The Zika virus was first detected in the Americas last year. The Pan American Health Organization issued an alert about the first confirmed infection in Brazil, the Centers for Disease Control says. Outbreaks have now been reported in several countries.
The map above, from the World Health Organization, shows where the infection has been found.
Health officials believe the virus will continuing spreading in the Americas, including to the United States. The map below, from the Lancet medical journal, shows the areas at risk of seeing disease transmission:
Cases have been confirmed in the following countries in the Americas: Barbados, Bolivia, Brazil, Colombia, Dominican Republic, Ecuador, El Salvador, French Guiana, Guadeloupe, Guatemala, Guyana, Haiti, Honduras, Martinique, Mexico, Panama, Paraguay, Puerto Rico, Saint Martin, Suriname, U.S. Virgin Islands, Venezuela. It has also been found in the Pacific island of Samoa and in the African country Cape Verde.

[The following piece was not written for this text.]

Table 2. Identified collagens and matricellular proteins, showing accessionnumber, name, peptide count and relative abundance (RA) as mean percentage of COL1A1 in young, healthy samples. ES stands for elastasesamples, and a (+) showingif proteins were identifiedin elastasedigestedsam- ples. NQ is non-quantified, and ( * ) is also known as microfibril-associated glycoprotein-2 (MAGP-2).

Because pregnant women infected with Zika in Brazil and other countries have given birth to children with microcephaly, a brain defect, the CDC is advising pregnant women to consider postponing travel to countries where the infection is circulating.

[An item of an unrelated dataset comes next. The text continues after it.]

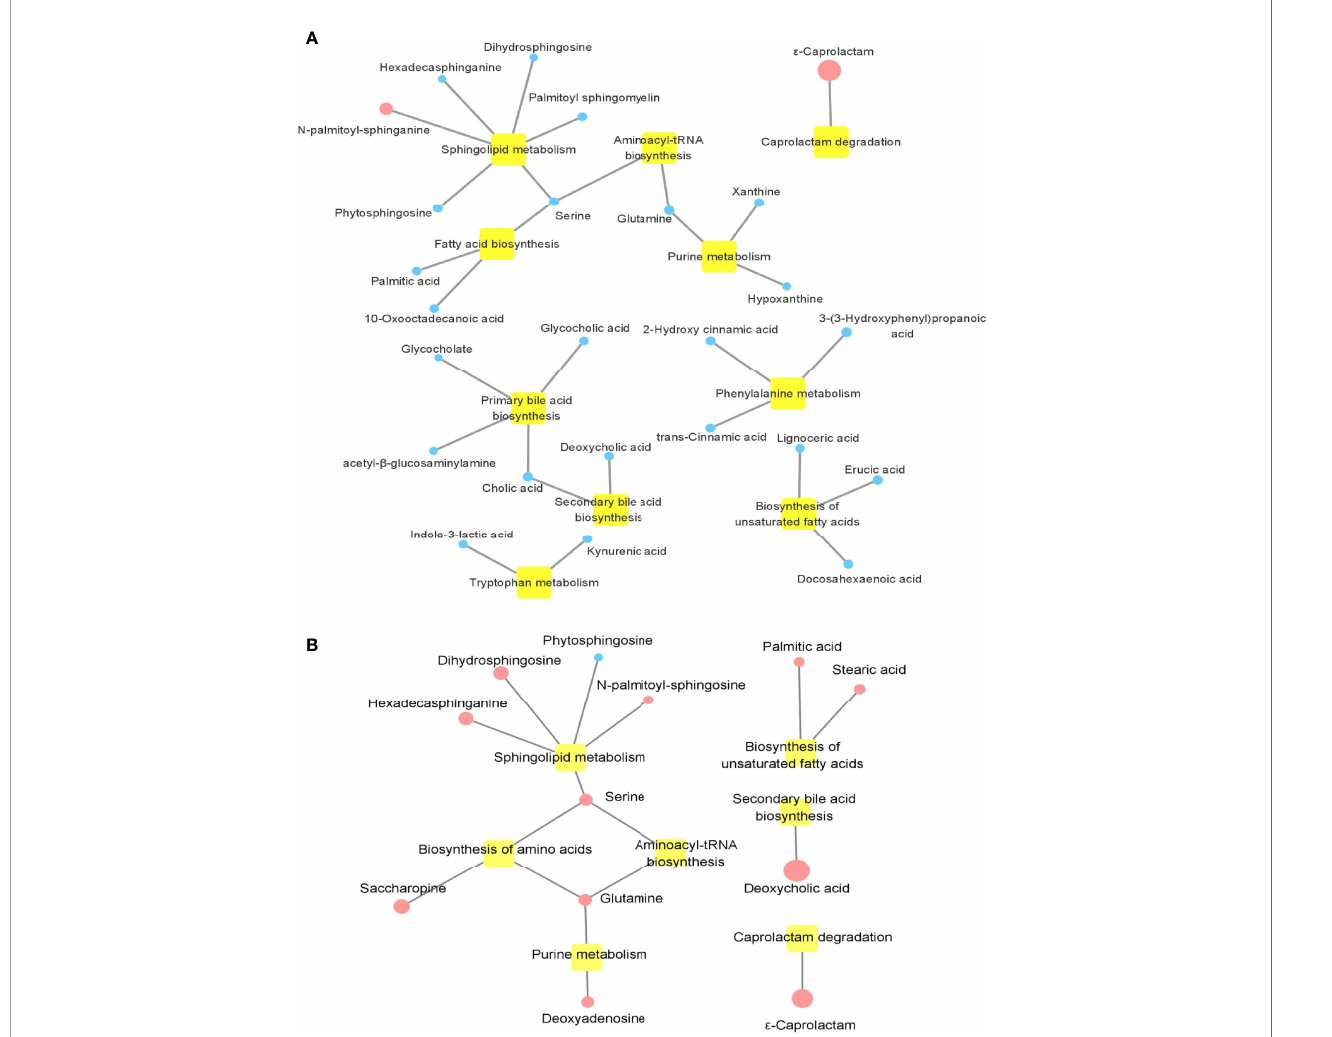
FIGURE 6 | Enrichmentmapofmetabolicpathwaysinvolvedindifferentialmetabolites. (A) MetabolicpathwaysinvolvedindifferentialmetabolitesbetweenPsAandHC. (B) Metabolic pathwaysinvolvedindifferentialmetabolitesbetweenPsAandRA.Yellownodesrepresentmetabolicpathwaysinvolved.Circularnoderepresentsthechangeinmetabolite,whereblue indicatesadecreaseinPsA,andredindicatesanincreaseinPsA;thesizeofthecircleindicatesthefoldchangeofmetabolitesinPsAcomparedwithHCorRA.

There has not been a locally transmitted case of the virus in the United States, but cases have been reported in returning travelers. The map below, from the Scientific American, shows cases where someone has returned to the United States with Zika:
The Lancet medical journal says about the potential spread of the virus:
Zika virus has the potential to rapidly spread across Latin America and the Caribbean. With no vaccine or antiviral therapy available, possible interventions include: personal protection (ie, repellent use) and daytime avoidance of mosquito bites (especially pregnant women until more is known about the association between Zika virus infection and microcephaly); daytime avoidance of mosquito bites among Zika virus-infected individuals to disrupt human to mosquito to human transmission cycles (80% of infected individuals are asymptomatic and the remainder have clinical syndromes overlapping with dengue and chikungunya);5 and community-level mosquito surveillance and control measures. The summer Olympic Games in Brazil in August, 2016, heighten the need for awareness of this emerging virus.
The WHO is convening an International Health Regulations Emergency Committee on the Zirus to determine whether the outbreak constitutes a “public health emergency of international concern.” The committee is meeting February 1 in Geneva.